===== Text block =====
Doctors Say Rickets Is Back

ByABC News
August 10, 2000, 3:33 PM

B O S T O N, Aug. 10 -- An exclusive diet of breast milk could be putting some babies at risk for vitamin D deficiency and thus at risk for rickets, a bone-weakening disorder that has been virtually nonexistent in the United States for decades.

Doctors nationwide are reporting a small spike in the number of breast-fed babies developing nutritional rickets, Rickets is caused by a lack of vitamin D, which is crucial for strong bone development. It can result in stunted growth, broken bones and bow legs in children.

Breast milk, though an excellent source of nutrition overall, provides little vitamin D. Babies can get the vitamin instead from a splash of sunlight or from a daily supplement.

But rickets may be on the rise, researchers believe, because of the renewed popularity of breast-feeding, along with doctors failure to properly prescribe vitamin D supplements to breast-feeding moms.

Dark Skin, High Risk At special risk are dark-skinned babies, whose pigmentation prevents them from using sunlight to produce the necessary vitamin D.

But babies of any race who arent getting enough vitamin D from their diet and arent getting a daily dose of sunlight are potentially at risk of developing rickets, researchers say.
===== Data excerpts =====
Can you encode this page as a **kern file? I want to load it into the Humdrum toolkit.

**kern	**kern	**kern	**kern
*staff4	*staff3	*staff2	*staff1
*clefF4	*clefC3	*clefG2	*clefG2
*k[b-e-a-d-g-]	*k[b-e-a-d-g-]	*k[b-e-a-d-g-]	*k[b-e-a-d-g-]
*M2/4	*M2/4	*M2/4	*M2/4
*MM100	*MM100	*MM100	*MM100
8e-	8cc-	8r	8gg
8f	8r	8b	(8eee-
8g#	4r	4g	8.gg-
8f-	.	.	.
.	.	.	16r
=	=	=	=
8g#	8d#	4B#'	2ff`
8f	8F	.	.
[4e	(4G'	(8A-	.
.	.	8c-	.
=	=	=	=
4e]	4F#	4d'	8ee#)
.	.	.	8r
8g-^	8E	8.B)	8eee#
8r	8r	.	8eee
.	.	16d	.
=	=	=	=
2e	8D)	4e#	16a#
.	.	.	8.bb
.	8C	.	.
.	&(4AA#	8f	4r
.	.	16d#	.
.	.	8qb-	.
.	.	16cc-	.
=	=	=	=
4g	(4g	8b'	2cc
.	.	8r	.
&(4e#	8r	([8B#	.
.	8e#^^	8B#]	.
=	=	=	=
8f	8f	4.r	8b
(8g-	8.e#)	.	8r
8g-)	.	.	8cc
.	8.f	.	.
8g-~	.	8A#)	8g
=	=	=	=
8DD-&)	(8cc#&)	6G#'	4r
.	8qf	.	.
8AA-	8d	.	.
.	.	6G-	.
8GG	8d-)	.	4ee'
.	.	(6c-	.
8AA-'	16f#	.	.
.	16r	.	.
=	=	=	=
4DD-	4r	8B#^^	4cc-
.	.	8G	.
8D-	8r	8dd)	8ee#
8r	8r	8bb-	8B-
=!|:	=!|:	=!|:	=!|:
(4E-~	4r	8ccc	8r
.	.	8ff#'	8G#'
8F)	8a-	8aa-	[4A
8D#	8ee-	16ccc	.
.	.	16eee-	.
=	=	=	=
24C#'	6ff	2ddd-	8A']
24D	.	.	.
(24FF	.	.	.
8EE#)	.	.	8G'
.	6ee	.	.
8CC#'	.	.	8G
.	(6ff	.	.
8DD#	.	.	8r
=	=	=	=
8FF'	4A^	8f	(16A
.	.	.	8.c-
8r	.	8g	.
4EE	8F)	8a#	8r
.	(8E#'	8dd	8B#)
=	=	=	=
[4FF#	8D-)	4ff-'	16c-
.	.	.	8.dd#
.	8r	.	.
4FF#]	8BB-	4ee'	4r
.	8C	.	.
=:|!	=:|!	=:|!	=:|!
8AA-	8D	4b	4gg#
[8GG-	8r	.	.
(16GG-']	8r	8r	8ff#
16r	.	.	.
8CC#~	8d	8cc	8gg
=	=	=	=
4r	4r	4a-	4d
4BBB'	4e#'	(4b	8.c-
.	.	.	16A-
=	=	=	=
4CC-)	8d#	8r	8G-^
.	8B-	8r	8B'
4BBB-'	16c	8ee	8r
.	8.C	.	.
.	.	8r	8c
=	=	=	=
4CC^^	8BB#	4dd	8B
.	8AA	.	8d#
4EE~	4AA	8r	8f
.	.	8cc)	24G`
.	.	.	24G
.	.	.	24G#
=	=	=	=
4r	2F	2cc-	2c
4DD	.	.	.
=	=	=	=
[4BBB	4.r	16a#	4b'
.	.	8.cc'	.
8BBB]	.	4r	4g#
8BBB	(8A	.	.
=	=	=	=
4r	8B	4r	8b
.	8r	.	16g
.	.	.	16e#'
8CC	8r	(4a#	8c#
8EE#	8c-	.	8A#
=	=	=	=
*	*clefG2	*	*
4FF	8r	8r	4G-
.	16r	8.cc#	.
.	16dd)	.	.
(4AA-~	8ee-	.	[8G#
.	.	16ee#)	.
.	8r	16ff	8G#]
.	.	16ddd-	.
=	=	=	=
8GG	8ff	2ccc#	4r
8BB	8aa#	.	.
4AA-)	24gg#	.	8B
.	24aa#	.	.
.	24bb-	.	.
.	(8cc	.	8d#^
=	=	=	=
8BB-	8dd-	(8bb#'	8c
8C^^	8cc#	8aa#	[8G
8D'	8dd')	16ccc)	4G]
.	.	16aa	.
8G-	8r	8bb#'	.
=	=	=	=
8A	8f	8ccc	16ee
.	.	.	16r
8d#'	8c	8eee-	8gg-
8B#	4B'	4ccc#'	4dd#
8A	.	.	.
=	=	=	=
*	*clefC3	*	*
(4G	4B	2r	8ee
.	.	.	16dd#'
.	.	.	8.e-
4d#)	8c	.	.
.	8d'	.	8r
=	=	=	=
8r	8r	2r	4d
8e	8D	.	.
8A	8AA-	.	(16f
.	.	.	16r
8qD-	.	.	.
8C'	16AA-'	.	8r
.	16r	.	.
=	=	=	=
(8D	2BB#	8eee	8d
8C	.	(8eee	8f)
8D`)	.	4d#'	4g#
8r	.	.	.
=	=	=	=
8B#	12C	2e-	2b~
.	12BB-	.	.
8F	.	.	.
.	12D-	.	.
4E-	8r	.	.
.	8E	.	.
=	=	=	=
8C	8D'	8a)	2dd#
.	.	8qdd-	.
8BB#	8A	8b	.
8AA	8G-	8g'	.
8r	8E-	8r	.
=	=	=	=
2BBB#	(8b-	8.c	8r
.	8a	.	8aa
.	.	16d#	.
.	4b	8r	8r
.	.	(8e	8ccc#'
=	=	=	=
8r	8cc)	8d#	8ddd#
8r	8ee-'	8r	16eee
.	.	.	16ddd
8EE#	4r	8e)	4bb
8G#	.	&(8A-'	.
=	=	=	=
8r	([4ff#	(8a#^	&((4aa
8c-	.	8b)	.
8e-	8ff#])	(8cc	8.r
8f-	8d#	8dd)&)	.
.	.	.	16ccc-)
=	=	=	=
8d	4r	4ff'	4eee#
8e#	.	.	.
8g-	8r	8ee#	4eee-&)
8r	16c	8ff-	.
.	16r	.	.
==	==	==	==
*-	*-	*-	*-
=====
What needs to be done: Pick up the news story on rickets in breast-fed babies after its last sentence and carry it forward.

Result of the task:
Doctors at two medical centers in North Carolina report in this months issue of the Journal of Pediatrics that they saw 30 cases of rickets in breast-fed black infants from 1990 though 1999, with more than half of the cases occurring in the last 18 months alone.

This June, researchers at the University of Texas Southwestern Medical Center in Dallas published a report in the journal Texas Medicine about a recent outbreak of rickets among dark-skinned infants who were breast fed, despite the presence of abundant sunlight in the state.

Statewide Surge Cases of rickets have been popping up around the country, from New York to Florida, notes Dr. Robert P. Schwartz, an endocrinologist at Wake Forest University School of Medicine in Winston-Salem, N.C., lead author of the study.